:: DATA TO EXAMINE ::

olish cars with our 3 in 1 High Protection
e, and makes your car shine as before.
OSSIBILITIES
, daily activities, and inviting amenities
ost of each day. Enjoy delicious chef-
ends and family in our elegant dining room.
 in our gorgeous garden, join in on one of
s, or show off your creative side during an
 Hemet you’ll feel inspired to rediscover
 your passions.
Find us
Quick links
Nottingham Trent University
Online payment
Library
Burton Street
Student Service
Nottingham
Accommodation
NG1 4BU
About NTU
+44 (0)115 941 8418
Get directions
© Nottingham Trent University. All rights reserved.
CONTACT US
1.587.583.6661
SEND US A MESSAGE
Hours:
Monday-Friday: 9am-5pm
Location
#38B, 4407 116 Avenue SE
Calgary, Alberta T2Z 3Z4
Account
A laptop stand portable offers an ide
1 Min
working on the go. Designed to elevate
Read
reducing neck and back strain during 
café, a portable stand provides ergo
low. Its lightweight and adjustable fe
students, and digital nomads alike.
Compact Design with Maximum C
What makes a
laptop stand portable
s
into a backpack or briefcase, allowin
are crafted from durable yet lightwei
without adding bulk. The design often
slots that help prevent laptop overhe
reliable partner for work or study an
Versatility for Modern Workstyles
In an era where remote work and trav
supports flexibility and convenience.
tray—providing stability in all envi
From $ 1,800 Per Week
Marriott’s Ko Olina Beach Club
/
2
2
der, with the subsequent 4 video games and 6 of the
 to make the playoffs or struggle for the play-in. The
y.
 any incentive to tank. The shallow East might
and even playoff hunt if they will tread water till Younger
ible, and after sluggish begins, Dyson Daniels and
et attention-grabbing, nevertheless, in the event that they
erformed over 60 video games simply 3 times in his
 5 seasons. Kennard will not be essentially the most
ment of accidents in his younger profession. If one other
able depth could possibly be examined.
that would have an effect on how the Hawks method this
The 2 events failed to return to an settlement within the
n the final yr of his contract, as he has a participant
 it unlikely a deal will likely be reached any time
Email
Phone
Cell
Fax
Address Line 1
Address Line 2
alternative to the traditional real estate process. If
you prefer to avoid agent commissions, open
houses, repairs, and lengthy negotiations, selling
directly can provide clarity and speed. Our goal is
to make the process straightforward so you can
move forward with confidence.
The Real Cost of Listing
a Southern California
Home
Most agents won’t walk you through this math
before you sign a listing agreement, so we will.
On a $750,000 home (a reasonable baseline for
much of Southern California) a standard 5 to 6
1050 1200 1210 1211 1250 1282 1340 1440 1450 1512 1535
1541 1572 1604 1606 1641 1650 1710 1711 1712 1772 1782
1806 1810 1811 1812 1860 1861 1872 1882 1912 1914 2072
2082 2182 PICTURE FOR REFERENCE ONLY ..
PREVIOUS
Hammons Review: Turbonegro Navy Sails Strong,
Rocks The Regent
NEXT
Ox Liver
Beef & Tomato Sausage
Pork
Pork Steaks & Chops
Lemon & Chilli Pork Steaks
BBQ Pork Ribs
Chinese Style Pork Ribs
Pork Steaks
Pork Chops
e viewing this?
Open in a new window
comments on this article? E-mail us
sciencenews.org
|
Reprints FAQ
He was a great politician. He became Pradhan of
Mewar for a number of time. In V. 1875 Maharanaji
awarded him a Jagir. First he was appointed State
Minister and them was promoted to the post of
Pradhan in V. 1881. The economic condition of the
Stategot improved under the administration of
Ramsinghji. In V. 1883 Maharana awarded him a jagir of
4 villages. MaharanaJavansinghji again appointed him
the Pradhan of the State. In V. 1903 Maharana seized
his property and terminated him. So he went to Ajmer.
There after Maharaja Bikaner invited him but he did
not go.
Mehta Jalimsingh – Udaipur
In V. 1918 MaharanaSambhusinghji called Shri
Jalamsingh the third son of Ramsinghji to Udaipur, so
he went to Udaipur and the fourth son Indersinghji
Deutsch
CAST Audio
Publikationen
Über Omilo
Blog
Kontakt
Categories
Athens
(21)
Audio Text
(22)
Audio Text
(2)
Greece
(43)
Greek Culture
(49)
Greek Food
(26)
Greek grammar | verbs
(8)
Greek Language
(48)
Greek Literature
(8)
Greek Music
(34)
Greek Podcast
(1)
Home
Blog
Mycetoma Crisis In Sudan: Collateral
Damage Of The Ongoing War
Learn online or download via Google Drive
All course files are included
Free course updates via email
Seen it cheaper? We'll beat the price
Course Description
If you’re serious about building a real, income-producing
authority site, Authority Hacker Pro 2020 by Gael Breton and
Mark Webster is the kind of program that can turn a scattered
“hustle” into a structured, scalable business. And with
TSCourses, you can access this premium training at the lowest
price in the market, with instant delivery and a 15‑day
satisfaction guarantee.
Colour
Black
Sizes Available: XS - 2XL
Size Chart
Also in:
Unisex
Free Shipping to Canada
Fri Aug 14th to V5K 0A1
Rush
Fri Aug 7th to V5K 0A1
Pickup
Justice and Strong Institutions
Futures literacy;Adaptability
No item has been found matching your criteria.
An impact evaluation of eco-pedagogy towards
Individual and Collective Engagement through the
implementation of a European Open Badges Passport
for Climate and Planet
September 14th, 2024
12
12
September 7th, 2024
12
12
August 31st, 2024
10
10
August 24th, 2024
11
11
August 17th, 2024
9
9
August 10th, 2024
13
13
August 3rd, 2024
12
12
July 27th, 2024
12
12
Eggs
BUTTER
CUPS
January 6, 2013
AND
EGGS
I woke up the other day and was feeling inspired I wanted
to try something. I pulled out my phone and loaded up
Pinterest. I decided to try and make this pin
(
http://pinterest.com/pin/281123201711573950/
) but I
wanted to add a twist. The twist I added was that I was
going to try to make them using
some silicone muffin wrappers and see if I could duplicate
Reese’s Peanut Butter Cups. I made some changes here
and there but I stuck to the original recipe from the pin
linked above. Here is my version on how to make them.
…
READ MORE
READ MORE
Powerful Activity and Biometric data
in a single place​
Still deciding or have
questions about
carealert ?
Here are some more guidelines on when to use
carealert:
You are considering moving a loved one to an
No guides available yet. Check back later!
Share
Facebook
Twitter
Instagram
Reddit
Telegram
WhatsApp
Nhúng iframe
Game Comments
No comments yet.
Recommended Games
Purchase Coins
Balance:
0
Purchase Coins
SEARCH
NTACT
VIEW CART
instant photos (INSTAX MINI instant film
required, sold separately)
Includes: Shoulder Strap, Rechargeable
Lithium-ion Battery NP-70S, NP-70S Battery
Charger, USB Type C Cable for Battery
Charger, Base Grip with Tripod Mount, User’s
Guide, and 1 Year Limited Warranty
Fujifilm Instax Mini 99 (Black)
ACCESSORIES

:::

• **TASK TO CARRY OUT**
Lines in the records above that carry the word "appointed" are to be located and copied.

• **YOUR RESPONSE**
awarded him a Jagir. First he was appointed State
4 villages. MaharanaJavansinghji again appointed him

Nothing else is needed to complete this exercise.